MicroPower Technologies was a company based in San Diego, California, that developed solar-powered wireless video camera technology from 2008 until 2016.

MicroPower was financially supported in 2008 by the angel investor network in its entirety, Tech Coast Angels.

 In August 2013, MicroPower Technologies also announced $5.7M in new funding.

On January 9, 2012, MicroPower announced a $6.5 million round of investment which included funding by Motorola Solutions Venture Capital, the strategic investment arm of Motorola Solutions (NSYE:MSI).

== Awards ==
In 2014, MicroPower won the American Technology Award for green technology.
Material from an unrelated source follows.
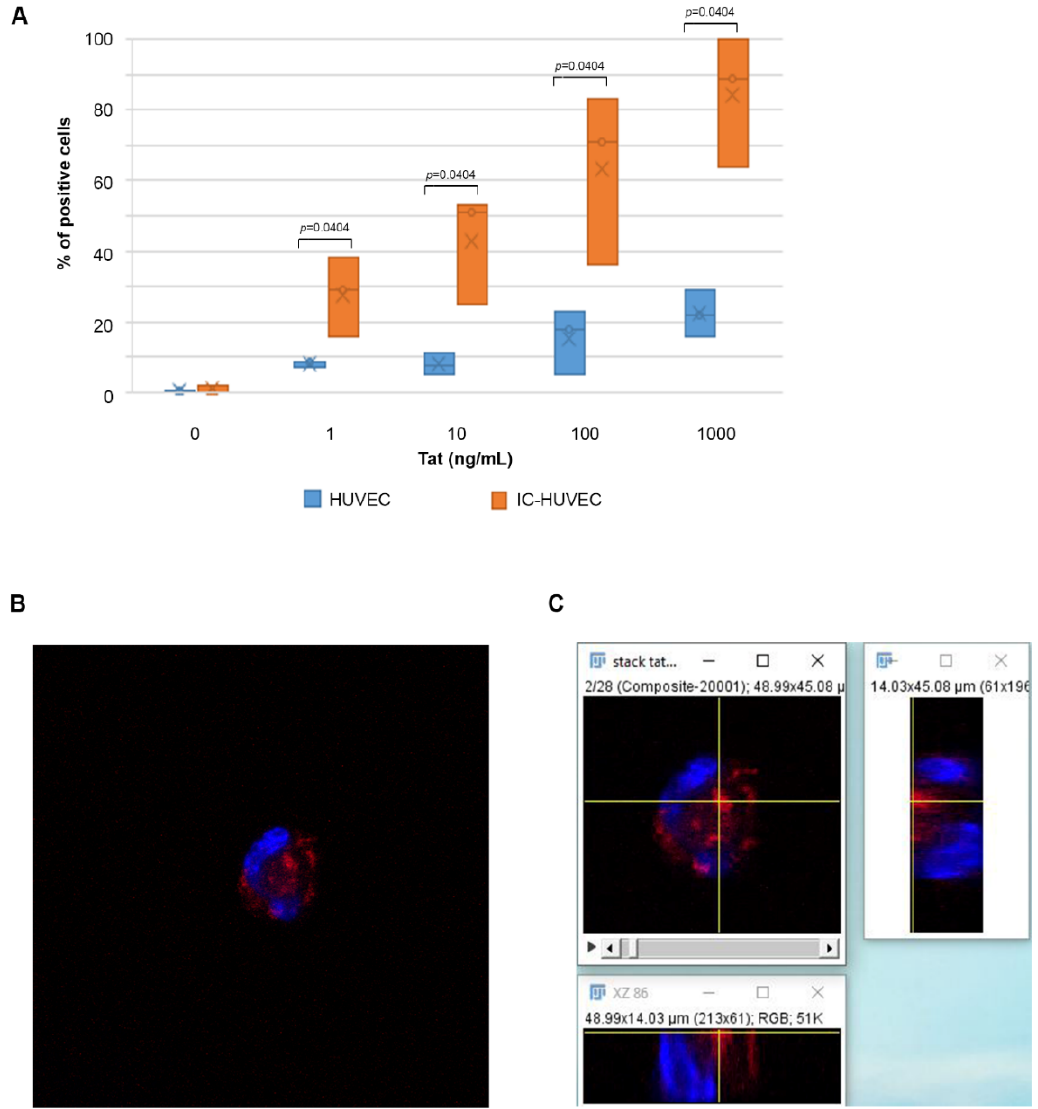
Figure 1. Extracellular Tat protein is efficiently taken up by activated endothelial cells. In ( A ) human umbilical vein endothelial cells (HUVEC, blue plots) or inflammatory cytokine (IC)-activated (IC-HUVEC (orange plots) were incubated for 10 min in medium containing serial concentrations (1–1000 ng/mL) of biologically active Tat or its suspension buffer (PBS-0.1% BSA). Intracellular Tat content was evaluated by flow cytometry after staining with affinity-purified rabbit anti-Tat polyclonal Ab (or isotype control), as described in Section 4 Materials and Methods. Non-permeabilized cells were employed as an additional control. Results are expressed as the percentage of positive cells, as compared to isotype-stained samples. Box-plot of data obtained from three independent experiments and analyzed by the Mann–Whitney nonparametric test are shown. Dots indicate individual measures. In ( B , C ), IC-HUVEC were incubated with rhodamine-labeled Tat (100 ng/mL) and treated as described in Section 4 Materials and Methods. Images are optical sections (optical thickness = 0.40 μm) collected from a confocal microscope showing cellular internalization of Tat (red). Blue indicates nuclei stained with DAPI. Scale bar = 15 μm.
MicroPower won the 2010 Telecom Council of Silicon Valley SPIFFY award for most disruptive technology.

The 2011 ASIS International (American Society for Industrial Security) show awarded MicroPower a "New Product of the Year Award" in the "Security Products" division.

MicroPower won the 18th annual Tech America San Diego 2011 award in the "communications technology" category.